Is Verisimilitude A Dirty Word (or just a hard one to spell)?

I’ve mentioned in some previous blogposts how accuracy can be difficult, and I’m by nature someone who wants everything in my books to be truthful and factual where it can be, but there are a couple of exceptions.

In tEXt me, there were a couple of points raised by my beta readers, over when Googling became common parlance, when MP3 players came and when ‘LOL’ became a term. All of these were actually accurate, and I had experience of them at the time the novel is set, but it was a red flag that more than one reader found the references jarring, as they didn’t feel they were mainstream enough to be believable in the early 2000s. None of these things were central to my plot, so I took the decision to replace them in the narrative, as, well, that’s partly what beta readers are for; to pick up on things I’ve missed and provide a reader’s view.

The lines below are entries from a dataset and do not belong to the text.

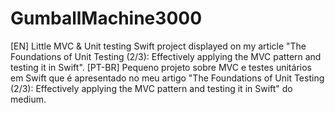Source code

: # GumballMachine3000
[EN] Little MVC &amp; Unit testing Swift project displayed on my article "The Foundations of Unit Testing (2/3): Effectively applying the MVC pattern and testing it in Swift". [PT-BR] Pequeno projeto sobre MVC e testes unitários em Swift que é apresentado no meu artigo "The Foundations of Unit Testing (2/3): Effectively applying the MVC pattern and testing it in Swift" do medium.
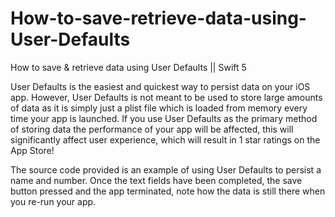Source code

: # How-to-save-retrieve-data-using-User-Defaults

How to save & retrieve data using User Defaults || Swift 5

User Defaults is the easiest and quickest way to persist data on your iOS app. However, User Defaults is not meant to be used to store large amounts of data as it is simply just a plist file which is loaded from memory every time your app is launched. If you use User Defaults as the primary method of storing data the performance of your app will be affected, this will significantly affect user experience, which will result in 1 star ratings on the App Store!

The source code provided is an example of using User Defaults to persist a name and number. Once the text fields have been completed, the save button pressed and the app terminated, note how the data is still there when you re-run your app.
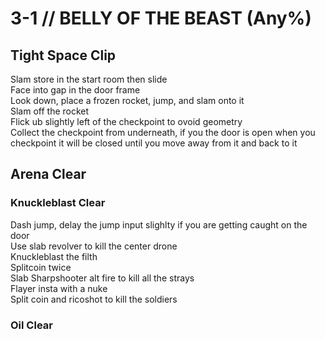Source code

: # 3-1 // BELLY OF THE BEAST (Any%)
## Tight Space Clip
Slam store in the start room then slide <br />
Face into gap in the door frame <br />
Look down, place a frozen rocket, jump, and slam onto it <br />
Slam off the rocket <br />
Flick ub slightly left of the checkpoint to ovoid geometry <br />
Collect the checkpoint from underneath, if you the door is open when you checkpoint it will be closed until you move away from it and back to it <br />
## Arena Clear
### Knuckleblast Clear
Dash jump, delay the jump input slighlty if you are getting caught on the door <br />
Use slab revolver to kill the center drone <br />
Knuckleblast the filth <br />
Splitcoin twice <br />
Slab Sharpshooter alt fire to kill all the strays <br />
Flayer insta with a nuke <br />
Split coin and ricoshot to kill the soldiers
### Oil Clear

A bigger issue was with The Raven Sound though. For readers outside Liverpool to easily understand the location, I refer to Toxteth as being the setting. The problem is, people who lived in this area prior to 1981 would never refer to it as that, it was simply ‘L8,’ and recognised as that term in common parlance. While the area of Toxteth (like neighbouring Smithdown) has a history going back to the Domesday Book, no-one would ever have used that term prior to the media coverage of the riots. I don’t know if it’s unique to Liverpool (and parts of London), but the postcode itself was the place you said you lived, or were going to.  I finally had to accept that this isn’t a history book, and I could either be accurate for readers in Liverpool over the age of forty, or use an alternative which is better known for everyone else. I’m still a bit uncomfortable about that, but have to accept that readability sometimes, just sometimes, has to trump accuracy.